Berbel, que é professor assistente de mestrado em Direito Previdenciário pela Puc-SP, informa que o INSS escolheu sete cidades no País, entre elas, Londrina, para impetrar ações regressivas contra as empresas que tiveram trabalhadores acidentados ou mortos. A Resolução número 1.291 de 2007, que determinou as ações, foi estabelecida pelo Conselho Nacional de Previdência Social (CNPS), podendo gerar de regresso aos cofres do INSS cerca de R$ 16 bilhões, com ações em todo país.

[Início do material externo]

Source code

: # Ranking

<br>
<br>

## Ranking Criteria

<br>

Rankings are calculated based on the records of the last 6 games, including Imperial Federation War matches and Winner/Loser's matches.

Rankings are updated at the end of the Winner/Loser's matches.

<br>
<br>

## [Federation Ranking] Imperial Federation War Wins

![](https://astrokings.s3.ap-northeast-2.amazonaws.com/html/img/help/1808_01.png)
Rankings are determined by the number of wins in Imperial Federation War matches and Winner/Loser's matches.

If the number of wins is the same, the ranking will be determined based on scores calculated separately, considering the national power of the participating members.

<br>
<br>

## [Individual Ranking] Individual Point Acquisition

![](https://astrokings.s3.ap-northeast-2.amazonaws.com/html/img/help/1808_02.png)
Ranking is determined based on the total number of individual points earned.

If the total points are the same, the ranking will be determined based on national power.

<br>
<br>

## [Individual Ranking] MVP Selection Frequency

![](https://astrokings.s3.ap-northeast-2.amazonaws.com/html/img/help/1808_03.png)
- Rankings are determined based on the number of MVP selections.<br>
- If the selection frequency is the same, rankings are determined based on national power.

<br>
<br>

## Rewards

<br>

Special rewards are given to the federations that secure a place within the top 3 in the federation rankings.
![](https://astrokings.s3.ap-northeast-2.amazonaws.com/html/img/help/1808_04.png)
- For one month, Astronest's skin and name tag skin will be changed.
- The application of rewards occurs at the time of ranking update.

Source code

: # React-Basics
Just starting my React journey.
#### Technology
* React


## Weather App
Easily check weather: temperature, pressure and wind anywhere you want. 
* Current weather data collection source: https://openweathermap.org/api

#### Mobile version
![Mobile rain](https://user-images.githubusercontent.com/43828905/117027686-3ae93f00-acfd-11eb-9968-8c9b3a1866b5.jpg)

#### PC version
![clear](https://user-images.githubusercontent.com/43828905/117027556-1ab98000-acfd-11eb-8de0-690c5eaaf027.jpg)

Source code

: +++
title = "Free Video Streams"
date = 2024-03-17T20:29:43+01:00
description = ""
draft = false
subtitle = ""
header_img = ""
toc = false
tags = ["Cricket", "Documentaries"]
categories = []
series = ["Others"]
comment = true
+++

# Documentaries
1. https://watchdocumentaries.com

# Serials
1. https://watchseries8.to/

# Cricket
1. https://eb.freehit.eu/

Segundo o advogado, a caracterização do acidente de trabalho é questionável. ''Atualmente, a caracterização se dá pelo estabelecimento de relações entre a atividade desenvolvida na empresa e o quadro médico apresentado. Esse método atribui natureza acidentária a fatos cuja origem sequer permeiam o trabalho, elevando o risco das empresas em suportar prestações previdenciárias'', afirma.
Para evitar esta situação, a recomendação é a implantação de técnicas de segurança e higiene do trabalho nas empresas. Paralelamente à questão preventiva, ele alerta para uma reavaliação dos documentos previdenciários que tratam do assunto. Por exemplo, o Perfil Profissionográfico Previdenciário e os Laudos Técnicos de Condições Ambientais são alguns dos instrumentos que devem ser corretamente observados pelas empresas. ''O empresário sendo preventivo e estando com os documentos previdenciários em dia, diminui os riscos de caracterização acidentária junto ao INSS'', esclarece. (E.P.F.)